Analysis based on the CRI Index shows that, of the five major economic blocs in Africa, West Africa is trailing behind all the others in tackling inequality. In fact, West African citizens are living under governments that are only half as committed to reducing inequality as their counterparts in Eastern and Southern Africa. Oxfam’s assessment clearly indicates that governments in West Africa are, on average, the least committed to reducing inequality across all regions of Africa and that most of them are choosing to ignore the inequality crisis rather than address it.

The assessment does offer glimmers of hope, with some West African countries doing well on addressing inequality in certain areas, even if they are failing in others. Burkina Faso and Senegal, which have seen modest investments in progressive social spending policies, are notable exceptions, and Burkina Faso is one of the 10 countries most committed to social spending in sub-Saharan Africa. However, no other West African government appears among the top 10, and Nigeria, Sierra Leone and Guinea-Bissau are among the least committed to social spending on the African continent.

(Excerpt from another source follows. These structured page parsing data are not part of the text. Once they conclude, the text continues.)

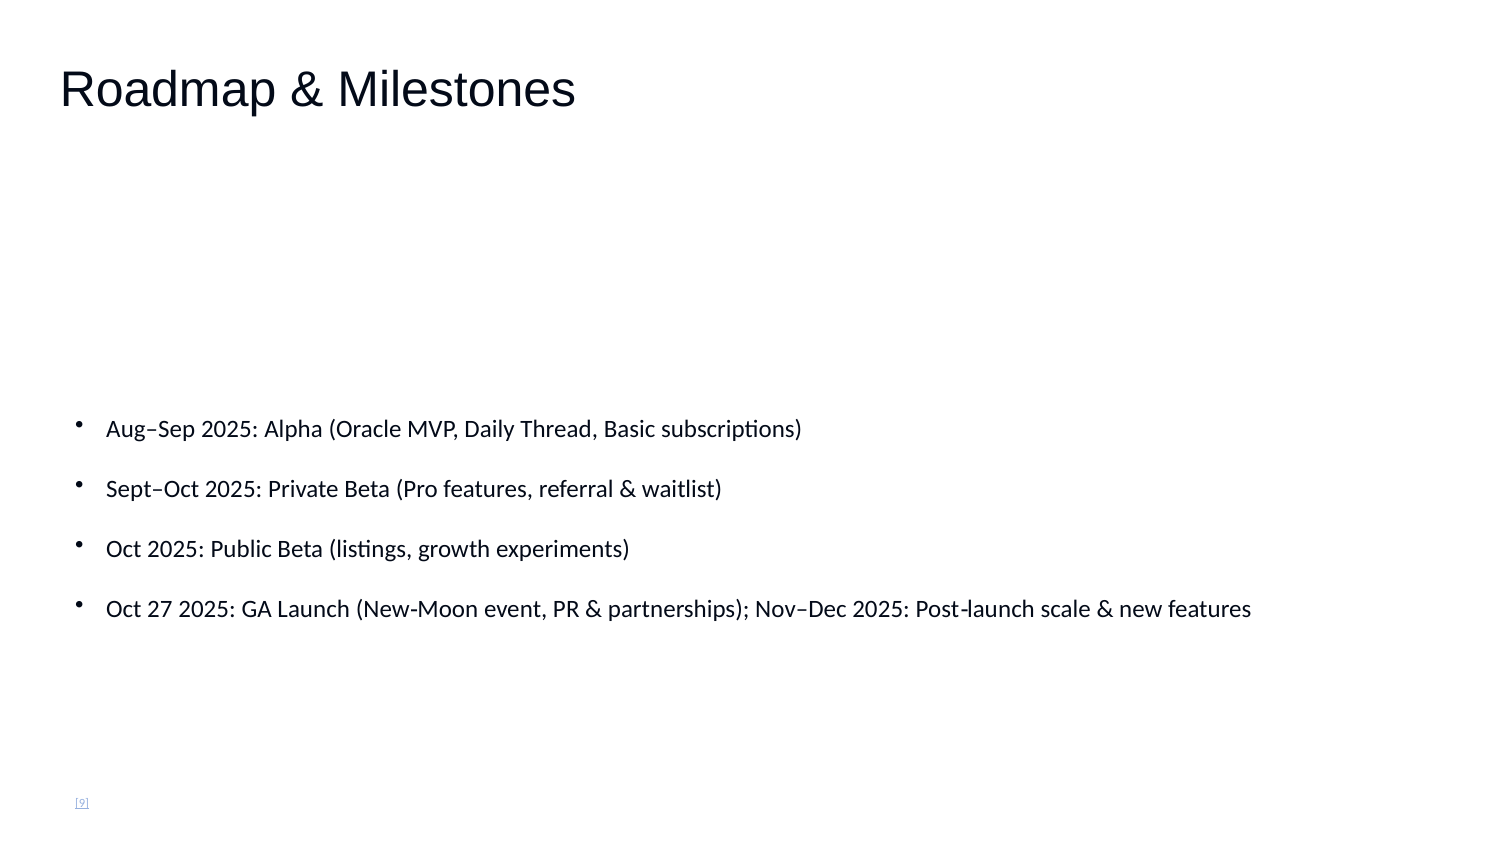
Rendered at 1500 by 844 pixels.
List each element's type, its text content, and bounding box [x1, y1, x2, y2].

text_box Aug–Sep 2025: Alpha (Oracle MVP, Daily Thread, Basic subscriptions) Sept–Oct 2025: Private Beta (Pro features, referral & waitlist) Oct 2025: Public Beta (listings, growth experiments) Oct 27 2025: GA Launch (New‑Moon event, PR & partnerships); Nov–Dec 2025: Post‑launch scale & new features [74, 254, 1425, 780]
text_box Roadmap & Milestones [44, 45, 1455, 128]
text_box [9] [74, 783, 1425, 822]
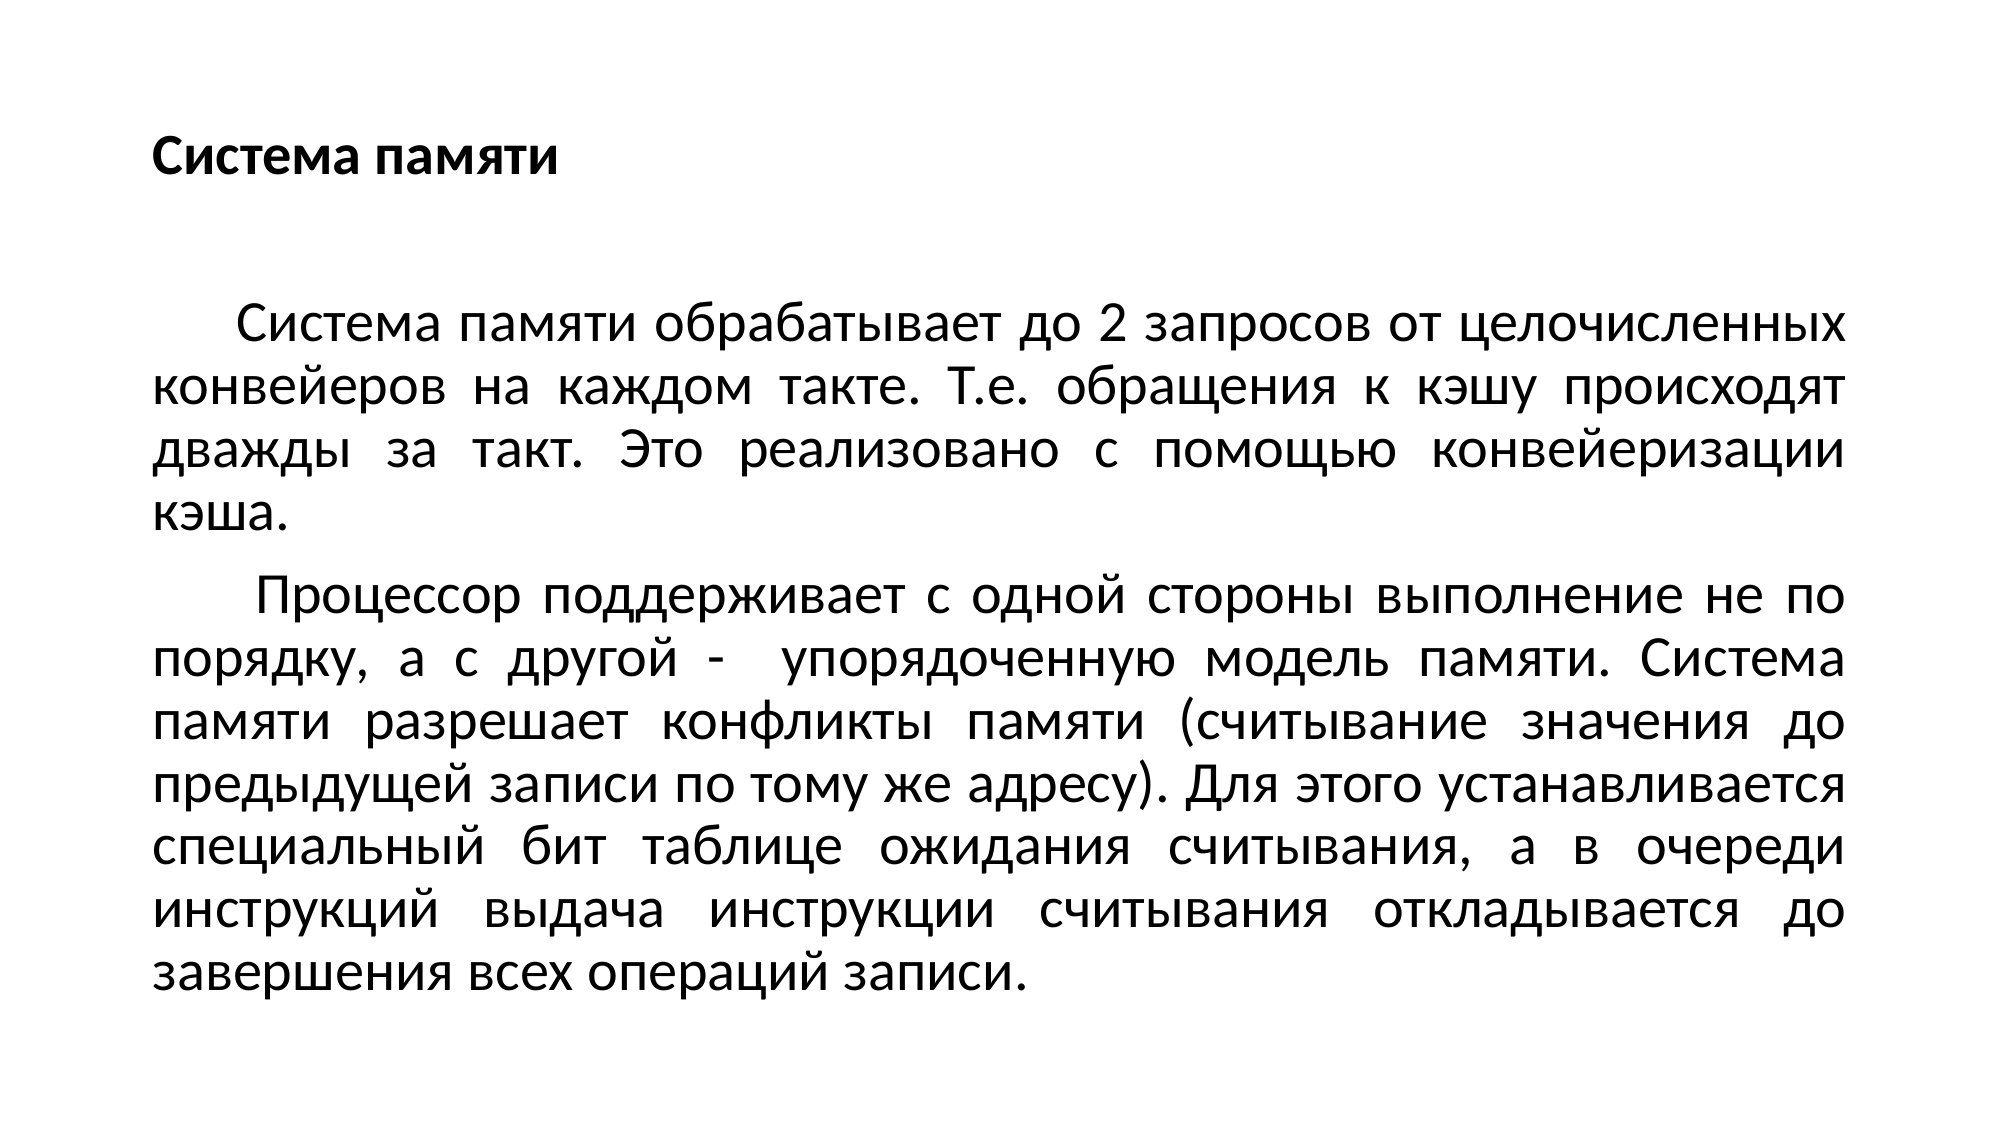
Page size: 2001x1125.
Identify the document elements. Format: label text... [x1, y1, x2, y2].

list Система памяти Система памяти обрабатывает до 2 запросов от целочисленных конвейеров на каждом такте. Т.е. обращения к кэшу происходят дважды за такт. Это реализовано с помощью конвейеризации кэша. Процессор поддерживает с одной стороны выполнение не по порядку, а с другой - упорядоченную модель памяти. Система памяти разрешает конфликты памяти (считывание значения до предыдущей записи по тому же адресу). Для этого устанавливается специальный бит таблице ожидания считывания, а в очереди инструкций выдача инструкции считывания откладывается до завершения всех операций записи. [137, 116, 1863, 1014]
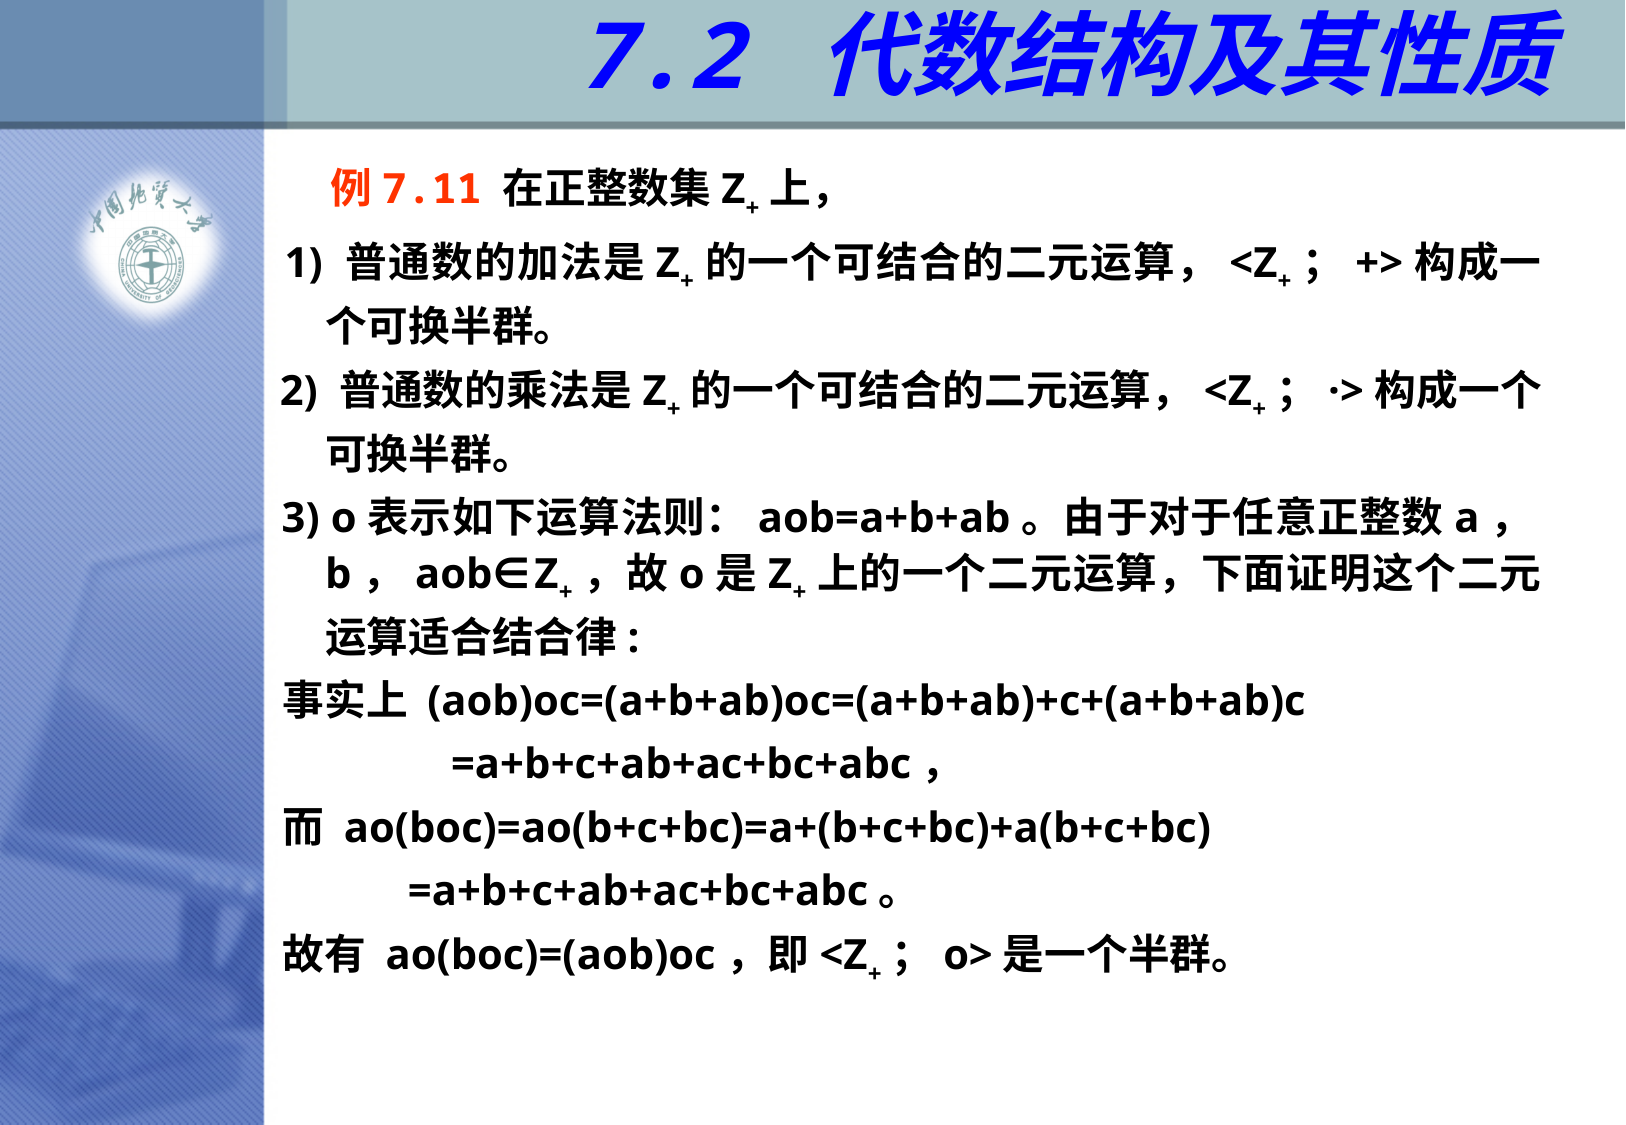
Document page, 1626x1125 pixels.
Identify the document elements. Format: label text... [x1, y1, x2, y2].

picture [0, 0, 1625, 1125]
list 例7.11 在正整数集Z+上， 1) 普通数的加法是Z+的一个可结合的二元运算，<Z+；+>构成一个可换半群。 2) 普通数的乘法是Z+的一个可结合的二元运算，<Z+；·>构成一个可换半群。 3) ο表示如下运算法则：aοb=a+b+ab。由于对于任意正整数a，b，aοb∈Z+，故ο是Z+上的一个二元运算，下面证明这个二元运算适合结合律: 事实上 (aοb)οc=(a+b+ab)οc=(a+b+ab)+c+(a+b+ab)c =a+b+c+ab+ac+bc+abc， 而 aο(bοc)=aο(b+c+bc)=a+(b+c+bc)+a(b+c+bc) =a+b+c+ab+ac+bc+abc。 故有 aο(bοc)=(aοb)οc，即<Z+；ο>是一个半群。 [209, 148, 1558, 1083]
title 7.2 代数结构及其性质 [317, 0, 1569, 110]
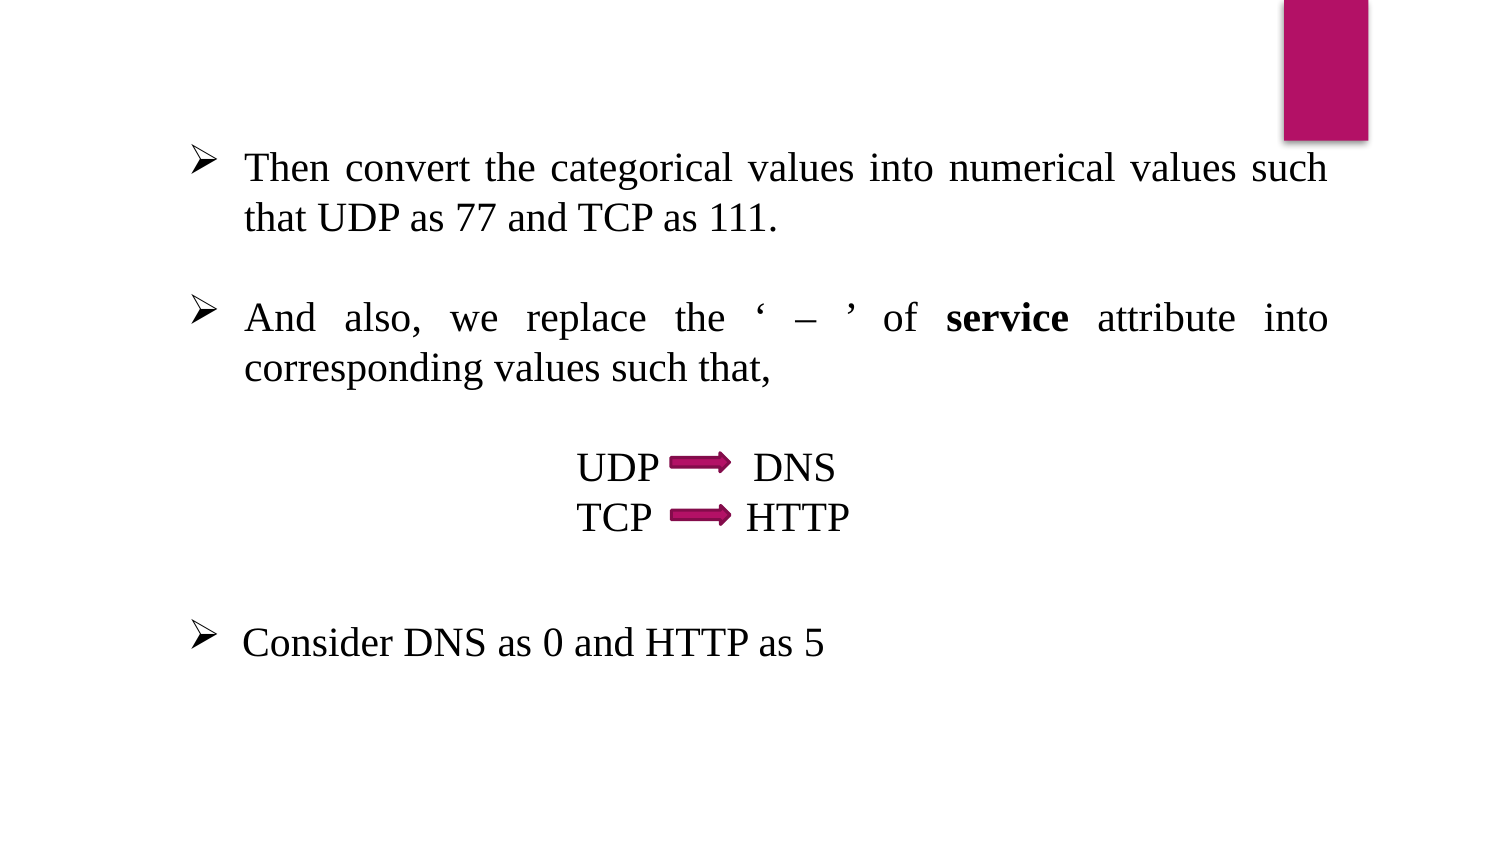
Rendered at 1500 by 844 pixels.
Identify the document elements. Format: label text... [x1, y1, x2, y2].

There is nothing inevitable about the crisis of inequality that defines the West Africa region, but without a concerted effort by governments, the crisis is likely only to get worse. In short, the key is for West African governments to radically increase their commitment to tackling the issue. It falls to national governments and to ECOWAS and the West African Economic and Monetary Union (UEMOA) to reverse the trend by prioritizing a regional plan to fundamentally change the status of West Africa as the African region least committed to the fight against inequality.

This paper sets out a policy agenda that could help to dramatically reduce inequality in West Africa, including through promoting progressive taxation, boosting social spending, strengthening labour market protection, investing in agriculture and strengthening land rights for smallholder farmers.